Now I’m not going to review the course in this blog, much more interesting is to examine its impact on me and my thinking, maybe we’ll touch upon some of the details along the way because there were so many of them. We begin at the end, examining endings, this was for me the most thought-provoking of 12 weekly sessions.
What seems like a lifetime ago now, I was a young recruit in the British Army, I won best recruit at the midway point of training and was thought to be the best shot in the platoon right up until the last days when I made some sort of fuck-up that angered my training staff. However, a guy called Stephen Roscoe won the most improved prize, and I thought at the time that that was just about the most important recognition anyone could ever get in any endeavour they pursued. To come such a long way, to improve greatly, to grow as a soldier and as a person, and to discover a you that you maybe didn’t suspect you could be. This prize should maybe always hold the greatest value.
We end better than we started when we learn, and that’s the point, in fact we stay on an upward trajectory if we continue to absorb new skills and knowledge and wisdom. It’s the point of the course I studied for all parties involved in the discipline if it goes as intended. The course is at its end and the ending subject is how to end the therapeutic relationship when the time comes. The tutors question is “how do you feel about endings?”. Now I’m pretty introspective and I’m relatively objective about myself, I think.

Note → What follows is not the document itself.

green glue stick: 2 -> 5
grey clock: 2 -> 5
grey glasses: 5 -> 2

As we get older we should be accumulating the wisdom to know we will be okay, this doesn’t seem to happen though, we become more against change even though we hold the experience of having changed ourselves and having faced changes that were not of our own volition many times. We survived, sometimes we thrived, other times we nearly went under. Some people do go under, I’m not talking about that end nor do I wish to give it any value, the goal of life is just to live, to think otherwise is to get caught in a narrative that serves someone else’s agenda, people who benefit from you following a higher power don’t actually believe in that higher power, stop being so naive!

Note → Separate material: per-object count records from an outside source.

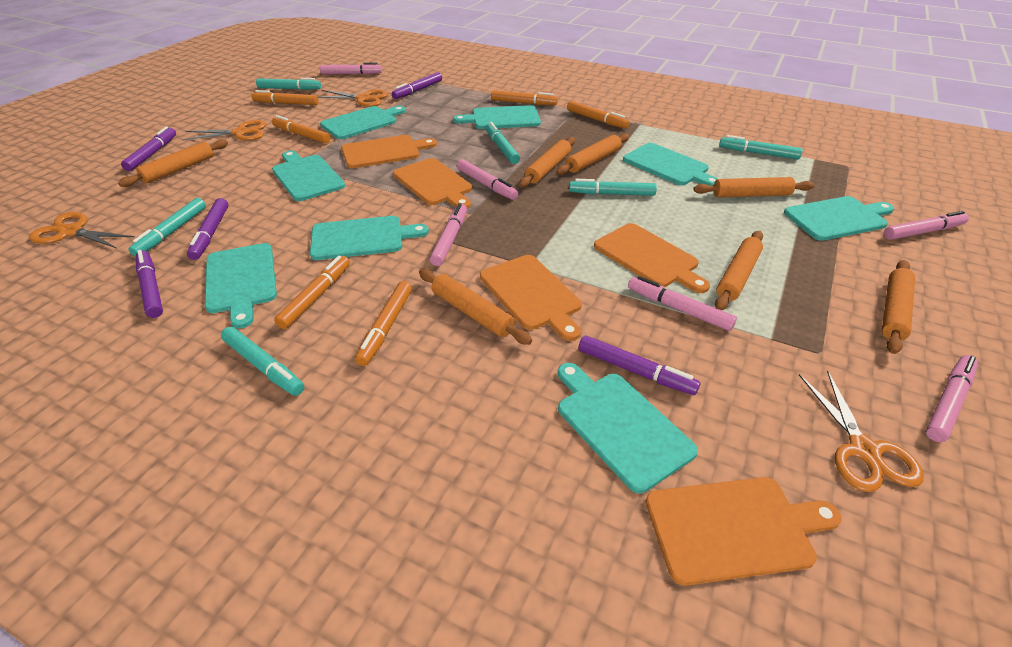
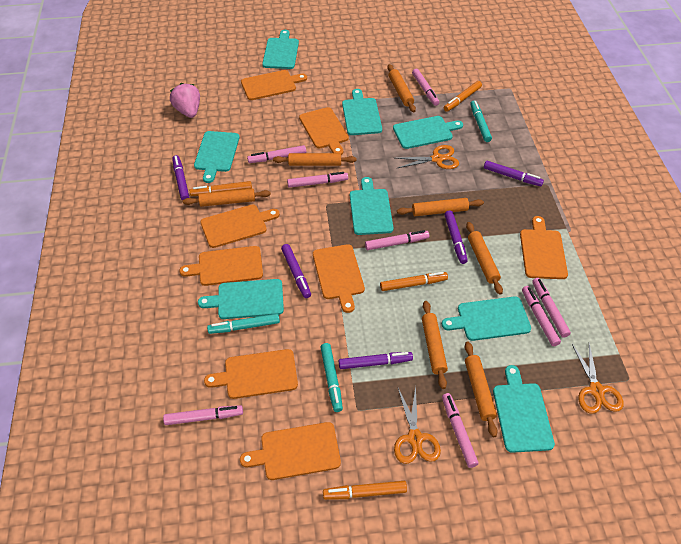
orange cutting board: 5 -> 8
orange marker: 6 -> 4
orange scissors: 4 -> 3
pink marker: 6 -> 8
pink strawberry: 0 -> 1
turquoise marker: 6 -> 3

Two people close to me often consider their own mortality, getting bogged down in a possible future (an inevitable future of course, but one with an infinite number of combinations of the how and when), and I think this is a mistake. Live like you are going to be around forever and there is a point, but act with the urgency that you may be gone in any of the coming moments, that way you will both actually live a worthwhile life and do fulfilling things, and you will know that things do will need to be done. The pointlessness of life is not something that you should ever consider, you must be important to you right here right now, not in some posthumous legacy where any praise you receive is impossible to bring you joy. Joy now for now’s sake, but just enough and not too much to trouble tomorrow or rob the joy of the days ahead. Do you think that Mozart enjoys his fame now, or that words said in kindness towards Kofi Anan make any difference to his current perspective? I don’t. Legacy is for ego now, the idea that we are building something for posterity is a falsehood, though that should never stop you from planting a tree of course.

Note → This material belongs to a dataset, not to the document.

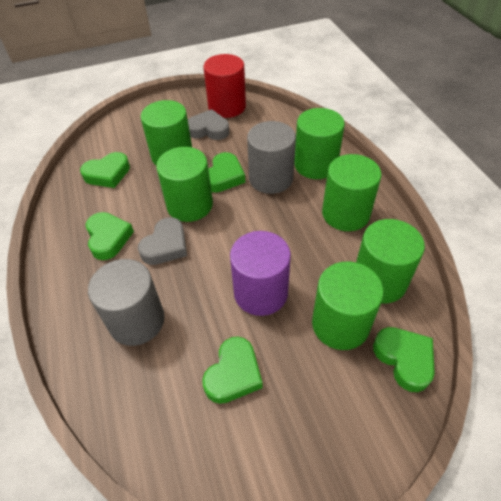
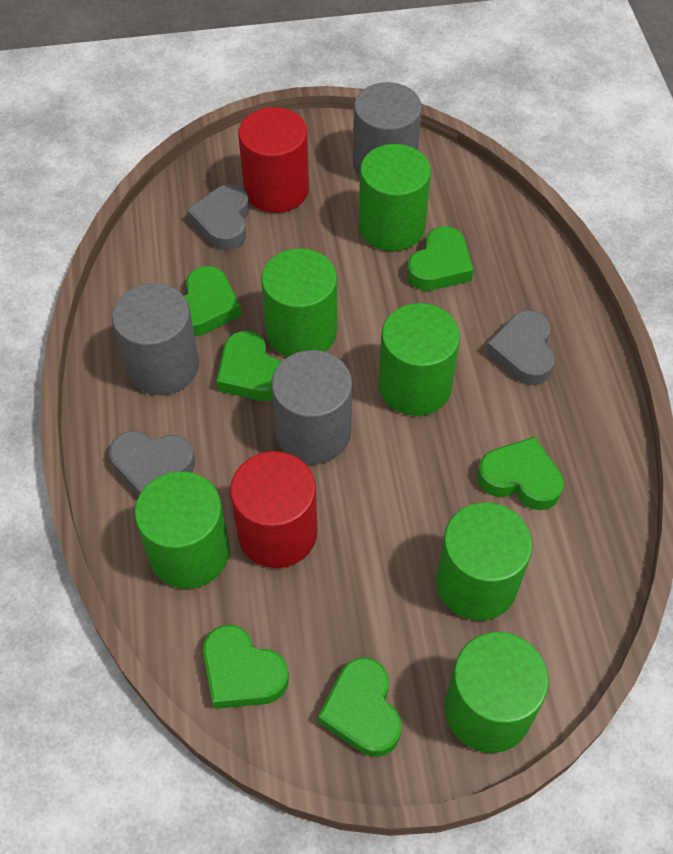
green heart: 5 -> 6
grey cylinder: 2 -> 3
grey heart: 2 -> 3
purple cylinder: 1 -> 0
red cylinder: 1 -> 2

How do I feel about endings ? I have to say I struggle if I’m honest. I have struggled with the end of relationships, even bad ones, I have struggled to leave a job even if I know there is better ones out there. I am predominantly built to favour stability and to fear risk, that is my personality type. Knowing this I have in the past taken chances, leaps of faith, but the older I get the less likely I am to do so and that’s a pity. I know this is as a mistake, the better outcome is only gained through risk, but then so is the lesser one, but the outcome of trying to stay still is that if you succeed then every day looks like the one that came before it and so will the ones that follow. Nobody actually wants to live the same day over and again, we are back in the realm of growing as a person again. See the difficulty?